**What to work on:**
1 > In the email about rpath and libtool, what is $ORIGIN defined relative to?
2 > Write what comes next in the email about rpath and libtool, continuing after its last sentence.

**Passage shown:**
────────
RE: -rpath with libtool and Debian Linux
> -----Message d'origine-----
> De: Ulrich Drepper [SMTP:drepper@cygnus.com]
> Date: jeudi 28 janvier 1999 00:54
> À: Jules Bean
> Cc: Alexandre Oliva; Debian Developers; bug-libtool@gnu.org
> Objet: Re: -rpath with libtool and Debian Linux
>
> Jules Bean <jmlb2@hermes.cam.ac.uk> writes:
>
> > rpath is broken. You said as much yourself. rpath is broken
> because it
> > *overrides* all other sorts of library searching.
>
> I think people here do not know about $ORIGIN. This allows to define
> relative rpaths. E.g., a package with a program foo and a library
> libbar.so where foo is installed in $PATH/bin and libbar.so is defined
> in $PATH/lib should use
>
> -rpath \$ORIGIN/../lib
>
> The $ORIGIN is defined relative to the location of the object
> containing the reference.
>
> This is available in Solaris 7 (maybe 2.6?) and Linux w/ glibc 2.1.
────────
Scene question records
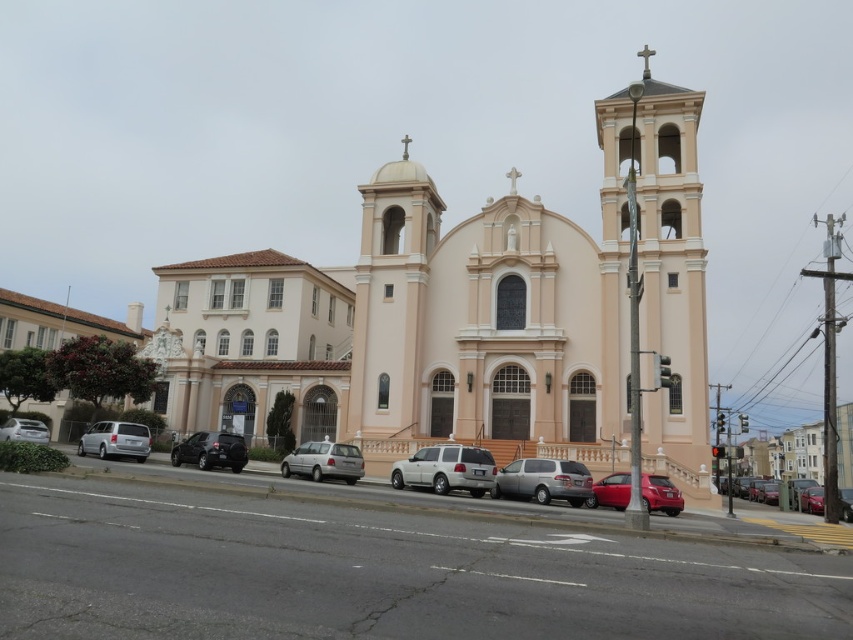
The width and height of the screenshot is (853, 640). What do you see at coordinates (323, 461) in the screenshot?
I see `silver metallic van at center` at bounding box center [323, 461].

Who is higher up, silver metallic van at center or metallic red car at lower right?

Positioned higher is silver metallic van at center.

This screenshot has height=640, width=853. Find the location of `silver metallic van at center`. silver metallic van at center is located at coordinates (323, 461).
────────
**Expected answers:**
1 > It is defined relative to the location of the object containing the reference.

2 >
>
This is the perfect way of doing if the same package install a common
shared library and a set of programs using it; then relative paths are
OK. By this does not solve the problem of finding independently
installed libraries or system ones... There -rpath will force to use the
absolute path of these libraries on the development system and if
installed as a binary package, these may be in slightly differing places
(I'm sure there is system libs that are in /usr/lib in some Linux
distribs but in /lib or /usr/local/lib in others...)
AFAIK this is the subject of this whole thread about -rpath: how could
we create binary distributions that WORK... (other than statically
linking all executables of course...)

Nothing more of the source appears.